In a stride towards non-hormonal birth control methods, Lady Technologies, the company behind kegg, recently presented a new study at the 2023 meeting of the Society of Reproductive Investigation in San Francisco. The study represents a potential shift in the landscape of fertility monitoring, emphasizing the accuracy of cervical fluid tracking over the traditional method of basal body temperature (BBT) monitoring.

The study comes at a time when a growing number of women are exploring alternatives to hormonal birth control. Lady Technologies’ research could be an answer to their search as the company’s consumer product, kegg, is at the forefront of this innovation. Kegg is known in the market for its ability to monitor changes in cervical fluid, a method now proven more descriptive of fertile cycles than BBT, which has been a cornerstone of many current hormone-free birth control methods.

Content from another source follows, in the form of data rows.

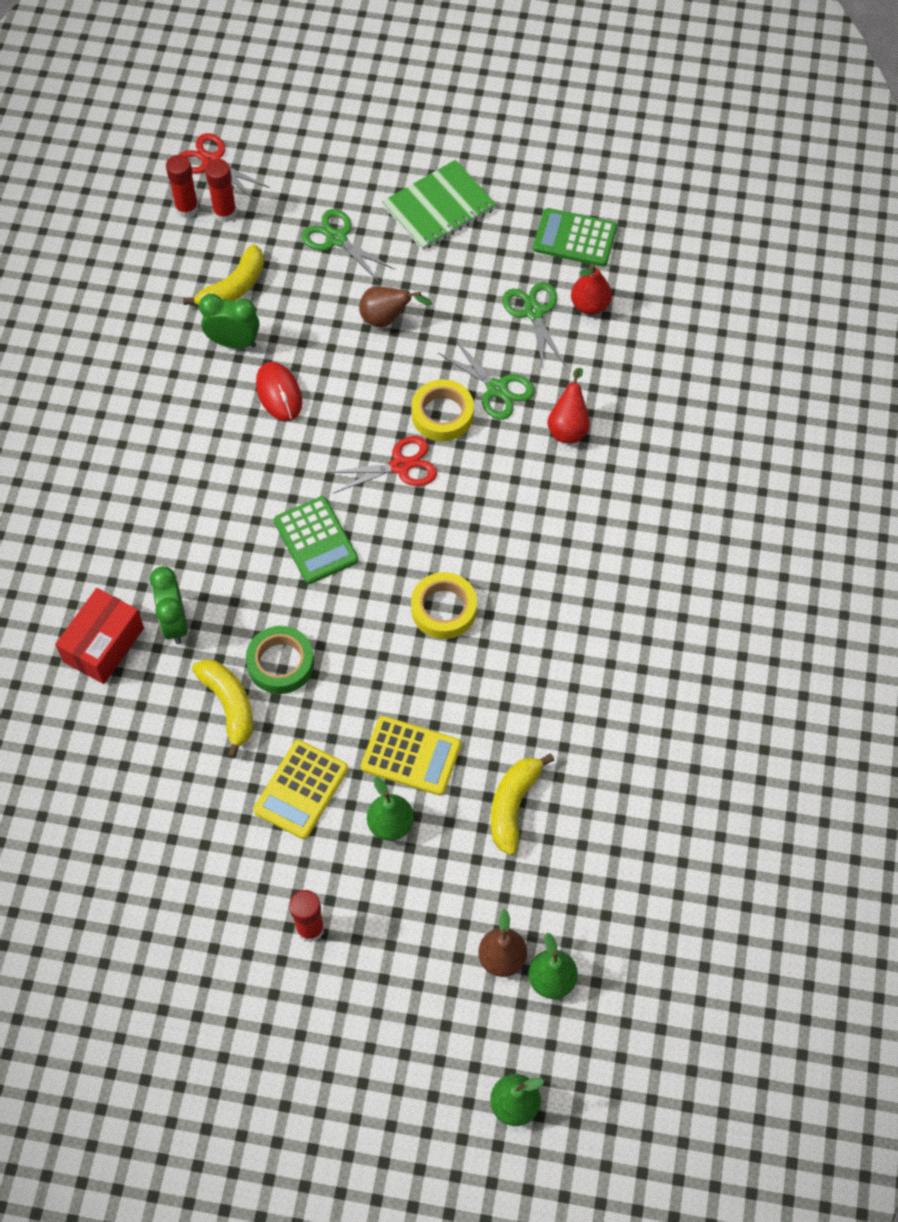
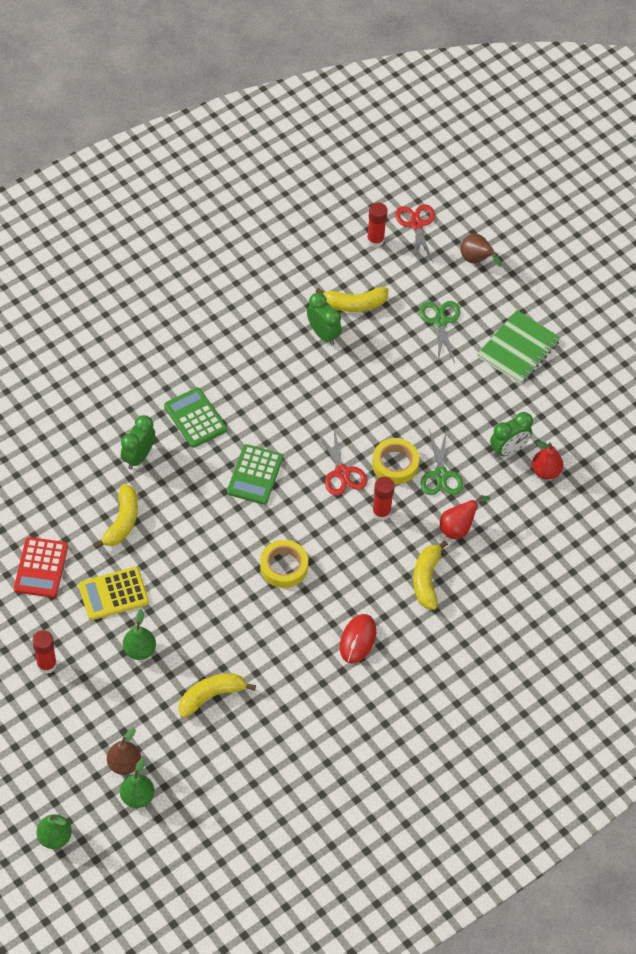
camera: 40 degrees right, 5 degrees down
red box [55,588,144,684] -> none
red glue stick [205,159,237,222] -> red glue stick moved to [372,477,395,521]
green tape [246,626,314,694] -> none
red mouse [256,362,302,421] -> red mouse moved to [340,614,376,664]
red scissors [326,436,437,494] -> red scissors turned 45 degrees clockwise [317,428,367,496]
brown pear [359,286,432,327] -> brown pear moved to [460,234,502,267]
yellow calculator [361,716,461,795] -> none
green notebook [382,160,497,250] -> green notebook turned 60 degrees counterclockwise [477,310,561,384]
green scissors [502,282,566,368] -> green clock [490,412,533,457]
green calculator [533,208,617,267] -> green calculator moved to [164,387,227,448]
none -> red calculator [14,537,68,598]
none -> yellow banana [413,540,448,610]

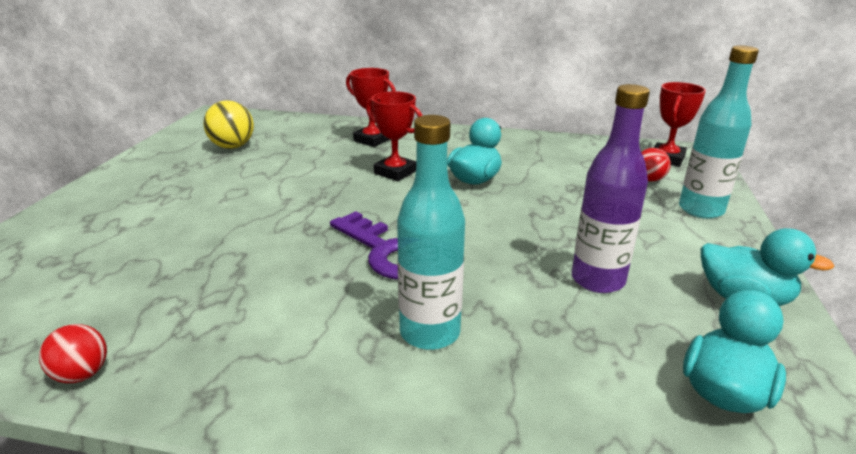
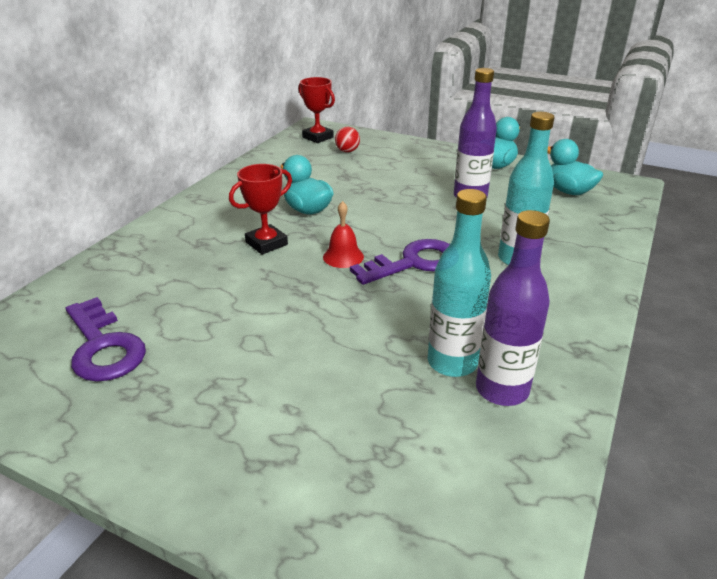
camera: 75 degrees left, 5 degrees up
red ball [39,324,107,383] -> none
yellow ball [203,100,254,149] -> purple key [66,297,146,382]
red trophy [346,68,396,147] -> none
turquoise bottle [679,45,759,219] -> turquoise bottle moved to [428,189,491,377]
none -> red bell [323,201,364,268]
none -> purple bottle [476,210,550,406]

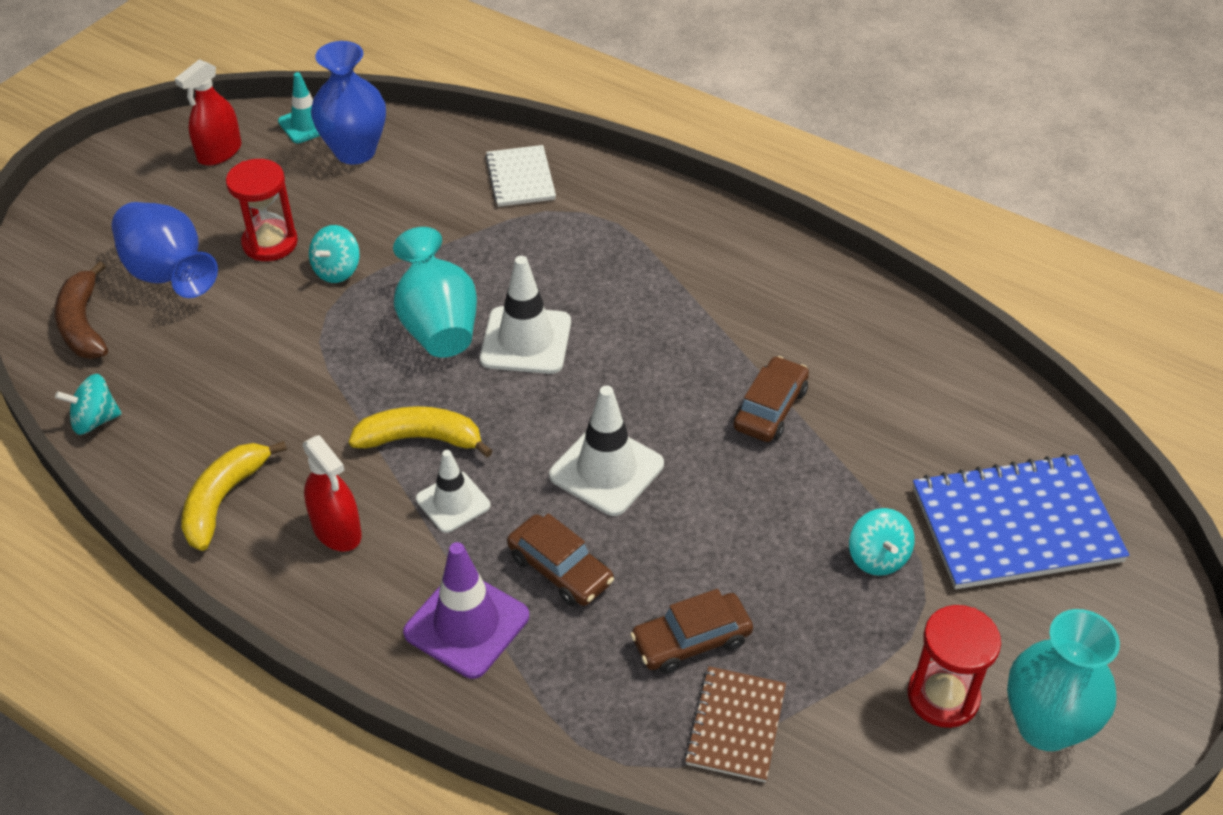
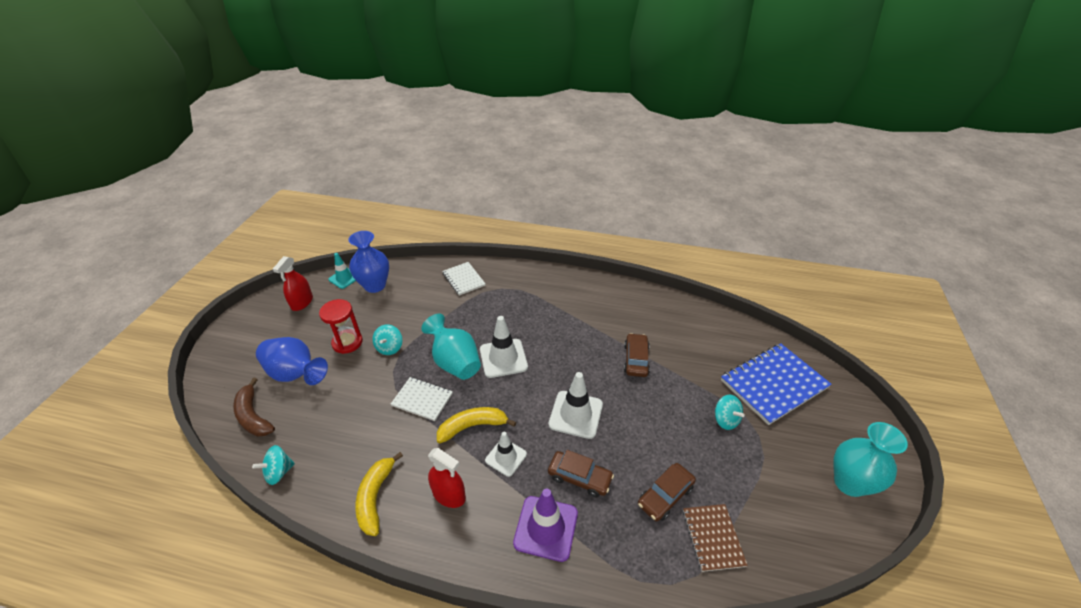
camera: 20 degrees left, 5 degrees down
red hourglass [907,605,1001,728] -> none
none -> white notebook [391,377,453,421]

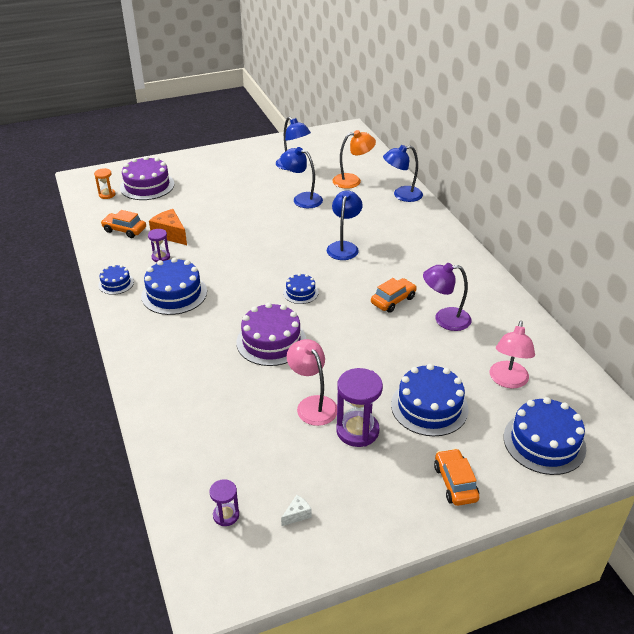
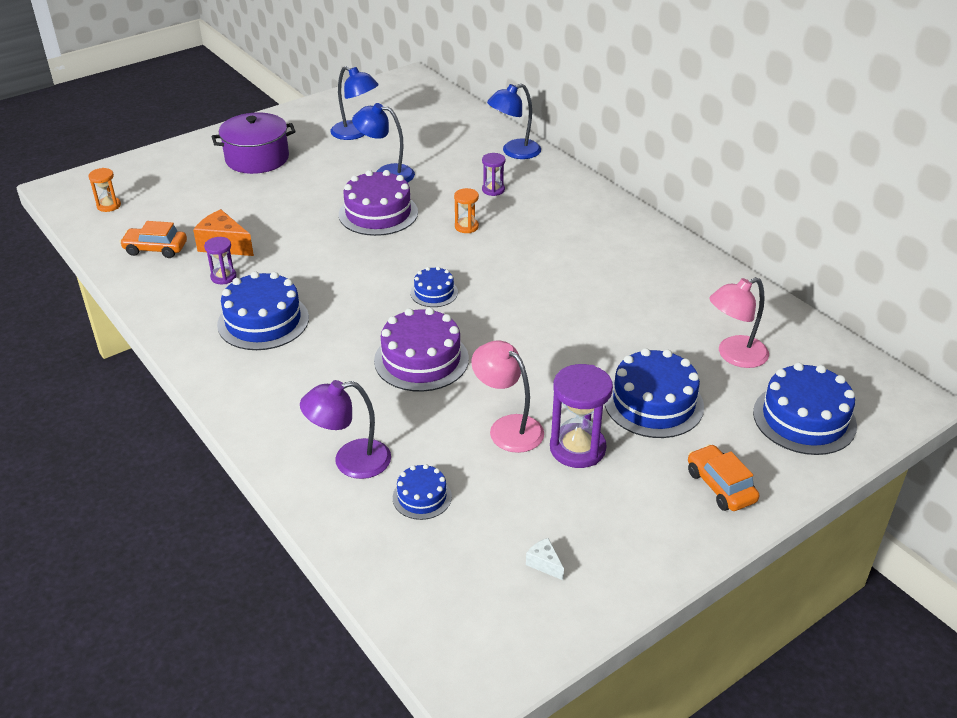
camera: 15 degrees left, 0 degrees up
blue cake [98,265,134,295] -> blue cake moved to [393,464,452,520]
purple cake [120,156,175,200] -> purple cake moved to [339,170,418,236]
purple hourglass [210,479,239,526] -> purple hourglass moved to [482,153,505,196]
white cheese [281,495,311,526] -> white cheese turned 75 degrees counterclockwise [526,538,564,580]
blue lamp [327,190,363,260] -> orange hourglass [454,188,479,233]
orange lamp [332,130,376,189] -> none
orange car [371,278,417,313] -> none
purple lamp [423,263,472,331] -> purple lamp moved to [300,380,391,479]
pink lamp [490,321,535,389] -> pink lamp turned 60 degrees clockwise [709,277,769,368]
none -> purple pot [211,112,296,174]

This development is not just a scientific achievement but also offers a user-friendly solution for women seeking insights into their fertility from the comfort of their homes. Unlike many other products, kegg enables the collection and analysis of vaginal mucus, providing valuable health and fertility data.

Following the success of their study, Lady Technologies has now secured a clinical site for further testing, aiming to refine and validate the effectiveness of kegg in women’s health and fertility. The company is collaborating with reproductive health experts from major universities, enhancing the understanding of cervical fluid dynamics.

Image: kegg

The kegg device operates by tracking the fertile window through evaluating changes in cervical fluid. This approach is a marked departure from most IUDs and birth control pills, which target cervical fluid to prevent sperm from entering the cervix. By thickening the cervical fluid, these methods create a barrier to sperm movement. In contrast, kegg’s technology focuses on natural fertility indicators, potentially offering a reliable, natural alternative to pharmaceutical birth control.

Kristina Cahojova, Founder of Lady Technologies said: “Social media is giving women a voice to publicly discuss adverse effects of pharmaceutical birth control. Women are looking for alternatives but there aren’t many. We want to bring them a reliable alternative. There is enough evidence that cervical fluid is the way to get there. The market size will soon exceed $30 billion and we want to serve the women in it that desire natural alternatives.”